I'd like to know the turkish translation of *I love her more and more*.

My attempt: *?? onu seviyorum.*

Thanks for helping me!


----------



## vatrahos

the verbal suffix -*dikçe* means "the more" [i.e., "the more I get to know you, the more I like you"]. If you put this suffix onto the verb *git(mek)* it means "the more it goes" -- if you put "daha çok" afterwards, I guess it would mean "the more it goes, the more ..." . So, I'm just guessing but I think we could say _

onu gittikçe daha çok seviyorum_

["the more it goes, the more I love her" ≈ "I love her more and more"]
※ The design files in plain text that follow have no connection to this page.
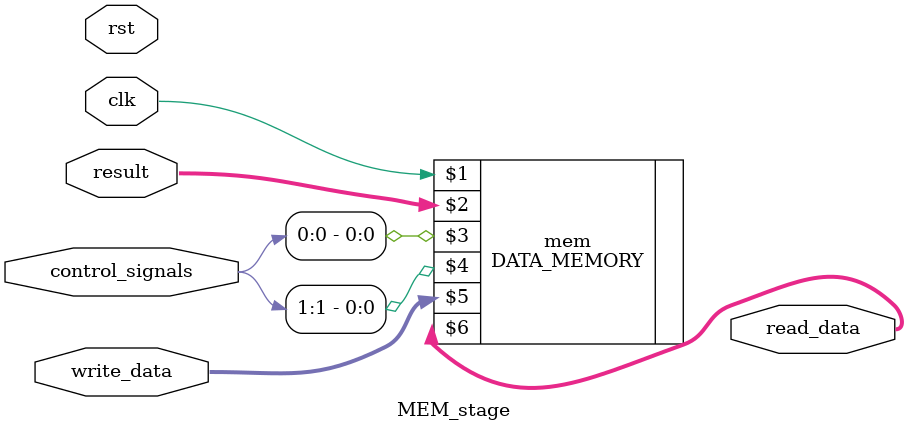
<source format=sv>

module MEM_stage(
    input clk, rst,
    input[31:0] result,
    input[31:0] write_data,
    input[1:0] control_signals,
    output[31:0] read_data
);
    //write_enable   --- mem_read
    DATA_MEMORY mem(clk , result , control_signals[0] , control_signals[1] , write_data , read_data) ;
endmodule 
</source>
This is just my guess, though. Let's wait for some native speakers to offer their insight.


----------



## Pitt

Thanks! I'd like to know if it is possible, too:

_Onu *gitgide* daha çok seviyorum._

Pitt


----------



## lepanto

Onu gün geçtikçe daha çok seviyorum.


----------



## Volcano

Pitt said:


> Thanks! I'd like to know if it is possible, too:
> 
> _Onu *gitgide* daha çok seviyorum._
> 
> Pitt



*Yes, it is.*


----------



## Rallino

Yep it is correct too, it is written separately though: *git gide*


----------



## Pitt

vatrahos said:


> the verbal suffix -*dikçe* means "the more" [i.e., "the more I get to know you, the more I like you"]. If you put this suffix onto the verb *git(mek)* it means "the more it goes" -- if you put "daha çok" afterwards, I guess it would mean "the more it goes, the more ..." . So, I'm just guessing but I think we could say
> 
> _onu gittikçe daha çok seviyorum_
> 
> ["the more it goes, the more I love her" ≈ "I love her more and more"]
> 
> This is just my guess, though. Let's wait for some native speakers to offer their insight.


 
Thanks! I'd like to know if both sentences are correct:

_1. Onu gittikçe daha çok seviyorum._
_2. Onu gittikçe seviyorum._


----------



## Volcano

Pitt said:


> Thanks! I'd like to know if both sentences are correct:
> 
> _1. Onu gittikçe daha çok seviyorum._
> _2. Onu gittikçe seviyorum._



*Yes, they are.I would prefer the first one.*


----------



## ayşegül

vatrahos said:


> the verbal suffix -*dikçe* means "the more" [i.e., "the more I get to know you, the more I like you"]. If you put this suffix onto the verb *git(mek)* it means "the more it goes" -- if you put "daha çok" afterwards, I guess it would mean "the more it goes, the more ..." . So, I'm just guessing but I think we could say
> 
> _onu gittikçe daha çok seviyorum_
> 
> ["the more it goes, the more I love her" ≈ "I love her more and more"]
> 
> This is just my guess, though. Let's wait for some native speakers to offer their insight.


 
Vatrahos This is a really GOOD translation(Y).But Onu gitgide daha çok seviyorum sounds better  if you want to say with gittikçe '' Onu gittikçe daha çok sevmeye başladım'' you can also say in this way....


----------